Clay McClinton
Out of the Blue
(Clayster Music)
Live at Phil Brady's, Baton Rouge, LA 9/15/2005
If you read my last review, you might recall mention of my good friend George. Well, when we all left our various foolishnesses behind, George, a precocious and tenacious salesman in the wholesale liquor trade (a liquor salesman is an excellent roommate to have, by the way. Other folks might have a 6-pack of Heineken in the fridge, we had a variety of microbrews to sample when the urge hit) left the spent carnival ride of Baton Rouge to go on to great fortune wining and dining the culinary elite of New Orleans. A good life indeed. Going to spend a day in the city with George often entailed attending an upscale Sideways type event, sampling bottle of champagne that I could trade my car in for. Unfortunately one of the countless tragedies of Katrina's wrath is the decimation of the New Orleans restaurant scene, as formidable a swat as say the New York music scene.

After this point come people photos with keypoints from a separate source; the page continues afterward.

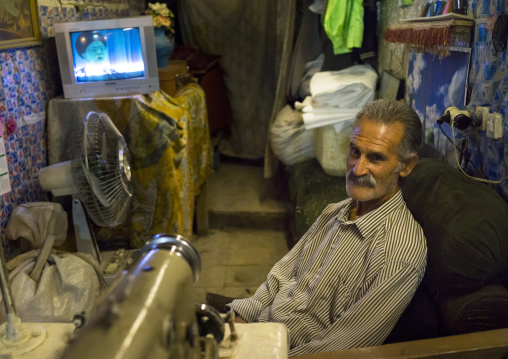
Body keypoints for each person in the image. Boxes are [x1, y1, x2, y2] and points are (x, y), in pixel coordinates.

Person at [228, 99, 427, 356]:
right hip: (260, 334)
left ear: (407, 165)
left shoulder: (399, 253)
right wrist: (240, 318)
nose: (358, 168)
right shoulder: (335, 210)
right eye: (355, 151)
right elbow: (281, 276)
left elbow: (340, 349)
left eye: (375, 158)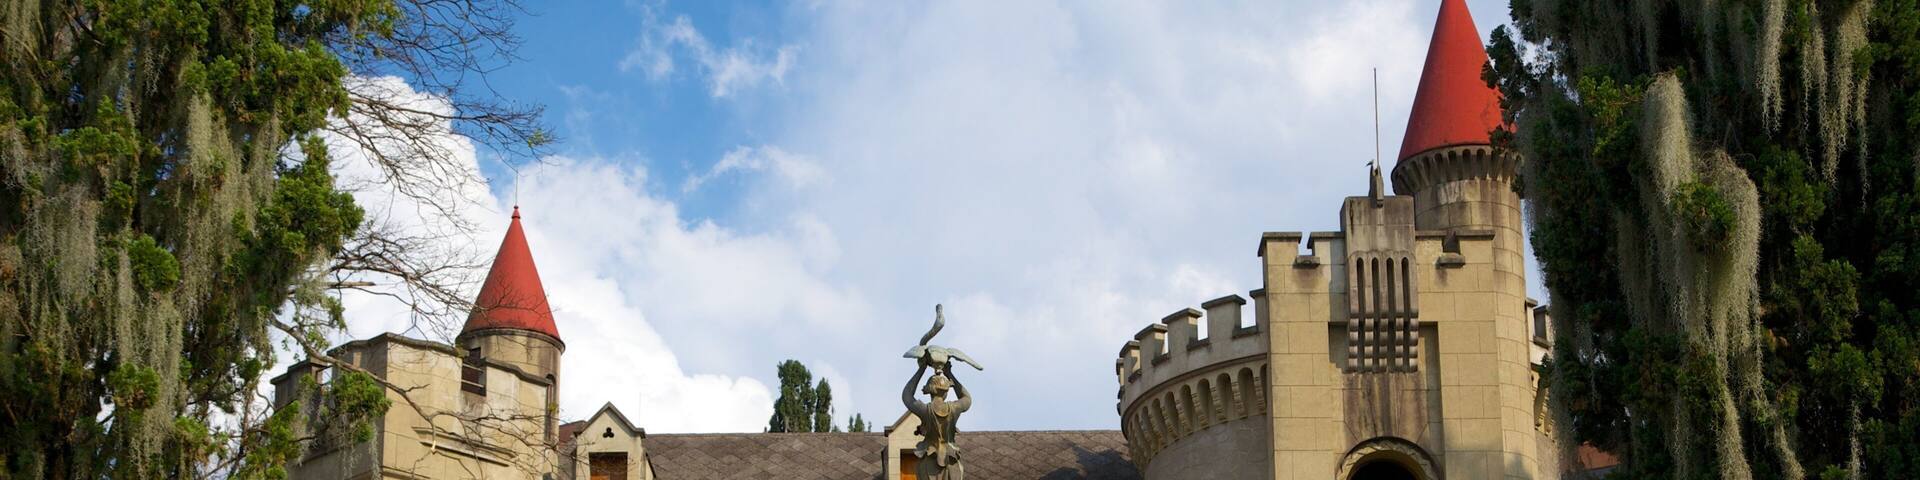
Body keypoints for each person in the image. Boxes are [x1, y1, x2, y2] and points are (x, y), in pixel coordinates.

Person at [902, 357, 971, 480]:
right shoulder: (954, 408)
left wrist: (921, 369)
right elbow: (967, 399)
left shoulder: (925, 410)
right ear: (946, 392)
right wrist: (950, 373)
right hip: (951, 461)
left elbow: (907, 396)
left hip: (929, 462)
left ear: (929, 390)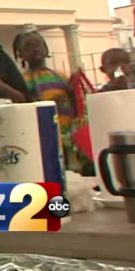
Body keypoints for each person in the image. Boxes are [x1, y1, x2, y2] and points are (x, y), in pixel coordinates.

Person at [13, 30, 92, 174]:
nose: (35, 48)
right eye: (29, 46)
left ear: (46, 49)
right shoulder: (23, 81)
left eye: (38, 44)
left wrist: (73, 89)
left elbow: (76, 108)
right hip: (45, 140)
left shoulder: (61, 77)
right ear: (21, 54)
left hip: (69, 139)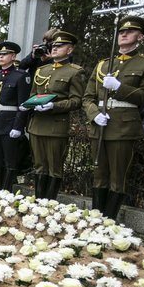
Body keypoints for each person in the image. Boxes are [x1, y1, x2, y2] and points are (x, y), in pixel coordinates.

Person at [82, 16, 144, 219]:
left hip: (123, 128)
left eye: (130, 31)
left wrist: (119, 88)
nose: (123, 34)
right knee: (99, 177)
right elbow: (87, 97)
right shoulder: (103, 65)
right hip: (100, 126)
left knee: (118, 178)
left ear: (140, 37)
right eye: (121, 31)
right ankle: (97, 220)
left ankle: (110, 223)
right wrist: (94, 115)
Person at [25, 31, 86, 199]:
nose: (54, 48)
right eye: (53, 46)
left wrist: (54, 105)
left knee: (54, 168)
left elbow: (77, 101)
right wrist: (28, 105)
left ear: (70, 50)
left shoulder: (75, 72)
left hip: (56, 125)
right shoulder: (42, 70)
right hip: (37, 124)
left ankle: (49, 205)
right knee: (39, 166)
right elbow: (33, 94)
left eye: (60, 46)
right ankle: (38, 203)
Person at [0, 41, 31, 191]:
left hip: (10, 124)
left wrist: (18, 126)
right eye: (0, 54)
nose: (1, 56)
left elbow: (23, 105)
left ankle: (6, 191)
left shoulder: (20, 76)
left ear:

He spent a couple weeks gathering his senses in town before ploughing his Rolodex and securing a position with a winery in California, so big up, George. On his last night we drag-assed into my favorite old watering hole, Phil Brady's, Home of the World Famous Blues Jam (Yes! that famous Blues Jam!) and luckily staggering distance from the house, and lo, young Clay McClinton, looking resplendent with a gleaming hand crafted Renaissance guitar around his neck, was holding court, getting the small potatoes coke dealers and milfs (and even a few gilfs - the humidity does wonders for your skin down here) to the dance floor. Blessed and cursed with being the son of roots rock legend Delbert McClinton, Clay seems to have inherited his dad's trait for creating the People's Rock, and the ability to turn a shit gig like a quarter-filled bar in nowheresville into a great night out.
His self-released CD reflects a lot of the great things about his live presence:
1) His piano player, Kevin McKendree, is the instrumental star of the outfit. He had the innate sense of what to play and what not, it was a joy. We get a lot of roots rock coming through here and the keyboard player is usually the Achilles Heel.
2) Clay himself is no virtuoso guitarist, singer or even lyricist, but it all works in his favor. His songs are just right. There was nary a cringe-moment in his act, just one excellent song after another, and surprisingly fresh covers of "Dead Flowers" and "Any Way That You Do" to boot.
There are a number of great moments on this CD, like the country-fried Meters juke-rock of "Blues in the Morning" and the resplendent recontextualization of the melody from "People Get Ready" into the superb country shuffle "Lonesome Time." My favorite moments are the singer-songwriter ballad "Jerimiah" where the whole band clicks like a Swiss clock, like how the great songs by Townes Van Zandt work. Also great is the New Orleans funk of "Starting to Itch" with great deep honking horns and just enough of everything to keep it rocking and not venture into the annoying territory in which I find most New Orleans funk resides (we get even more of it than roots rock around here.)
I think that is the key to why I really like this record more than recent releases by roots heavyweights like John Hiatt and even his old man, there is no point on the record where I wanna move on to something else. Its great players playing great songs that they wrote, and nothing more than that. It is not a product of ineptitude, its by judicious use of restraint. Its resisting putting too much icing on the cake, or too much white gravy on the chicken fried steak. Its a great record, and he's a great performer, and if you want to show how cool you really are, drag some friends out to see him when he's half-filling a bar near you. You may not be making the scene, but you will be having a better night because of it.